Я на такое даже не нашёлся, что ответить.
Больной валялся на лавке (да, и тут лавки, широкие, но многофункциональные — и спать, и сидеть), в бреду, температура высоченная. Я попробовал, подойдя. Был в сознании, но смотрел слишком ошалело. Рука его распухла, шрам от пореза был… Короче, не хочу это описывать, противно, ибо рана, сочащаяся гноем с непривычки зрелище не для слабонервных. Я выматерился, стараясь делать это если не про себя, то хотя бы тихо. Домочадцы нас боялись, взрослые выгнали из дому всех детей, сами прижались по контуру дома, вдоль стен. Сыновья пациента с жёнами.
— Нет! Вы не будете делать это! Это против воли господа! — накрутив себя и расхрабрившись, вперёд вышла бабка с фанатичным блеском в заплаканных глазах.
— Даже мне нельзя? — уточнил я, указывая на руку с чёрной гнойной раной, которую как раз исследовал.

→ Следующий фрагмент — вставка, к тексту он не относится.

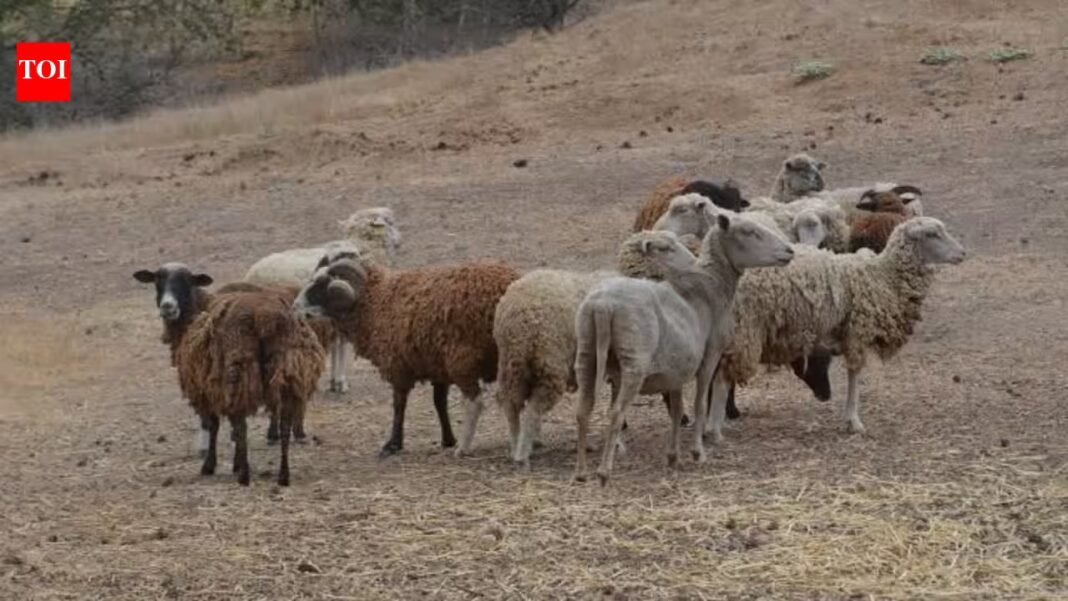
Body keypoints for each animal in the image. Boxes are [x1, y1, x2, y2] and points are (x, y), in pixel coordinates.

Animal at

— Ты — граф. А бог — выше! — гордо ответила старуха. Видно самая старшая в роду, вторая после деда. Дед, валяющийся в жару, тоже попытался что-то вякнуть, но был слишком слаб, чтобы его услышали. Лавр и Сигизмунд на всякий случай подошли ближе, как бы намекая остальным членам семьи, что им лучше стоять и не дёргаться.
Бросил взгляд в бок, на Анабель. Та на местном чистом, но ущербном столе из неполированного дерева уже доставала из привезённой сумки коробочки, кувшинчик-фляжку и что-то там ещё, разводила порошок из одной из коробочек водой из кувшина, тщательно перемешивая в медном, также привезённом стакане.

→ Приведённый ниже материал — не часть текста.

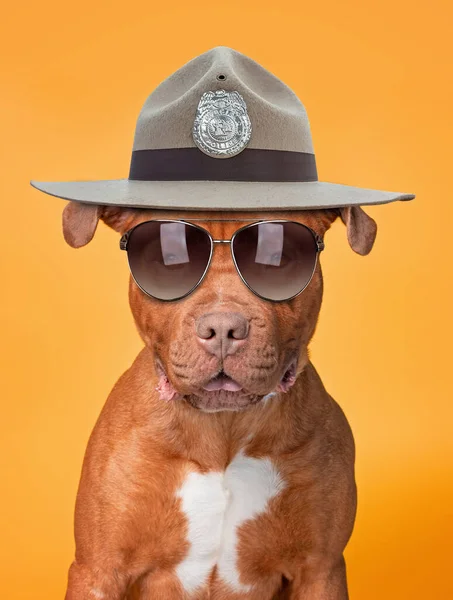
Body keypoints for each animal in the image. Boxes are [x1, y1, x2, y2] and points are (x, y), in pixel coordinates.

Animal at [61, 200, 376, 600]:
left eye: (278, 257)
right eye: (169, 257)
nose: (224, 327)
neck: (223, 428)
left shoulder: (320, 571)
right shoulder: (98, 570)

— Старуха, это — мой человек, — указал я на пациента. — И я должен спасти ему жизнь. Хочешь ты или нет. Отойди.
Молчание.
— Может ты его не любишь, может ты хочешь его со свету сжить, но я тебе не позволю убить своего человека, сука старая!
— Да как ты смеешь такое говорить, мальчишка!..
И бабка зашлась в рыданиях.
— Лавр! — позвал я, и отрок подошёл и оттеснил её от нас в сторону. Протестовать и перечить она больше не пыталась.
Анабель подошла к пациенту, и, говоря что-то тёплое и мягкое, практически влила в рот лекарство.
Пациент скривился. Было видно, хотел выблевать, но сдержался. Тут ещё и я с отроками нависал и довлел сверху, помогая принять правильное решение. Да и на самом деле жить он хотел сильнее, чем боялся далёкого бога. Зря старуха выскочила и буркалы выкатила.
— Что теперь? — спросил я, когда мы переступили порог дома в обратном направлении. Настроение было ниже нуля, ибо я не понимал, как с бухты-барахты решить такую проблему, как фанатики-священники. У нас церковь занимает не ту позицию, что здесь, и народ в целом просвещённый. Но если ничего не сделаю — просто потеряю графство. Фанатики кричат громко, люди пойдут за ними, а вот сделать им ничего толком не получится. Не убивать же их — только хуже будет, мучениками станут.
— Теперь будем ждать, — ответила Анабель. — У них у всех организмы сильные. И иммунитет очень сильный, другие не выжили. Даст бог — выздоровеет. Нет — нет. Я буду наблюдать, но сделать больше ничего не могу.
— Ну, хоть так. Шанс дала. Без тебя ему не долго осталось.
— Да, не долго, согласилась она. — Спасибо, Рома. Твоя заслуга в этом тоже есть. Я думала о пенициллине, но без поддержки «сверху», без предоставления оборудования и материалов, ничего бы не смогла. Одну-две дозы может быть и сделала бы… Для себя и родных. Но мы, надеюсь, сможим лечить миллионы.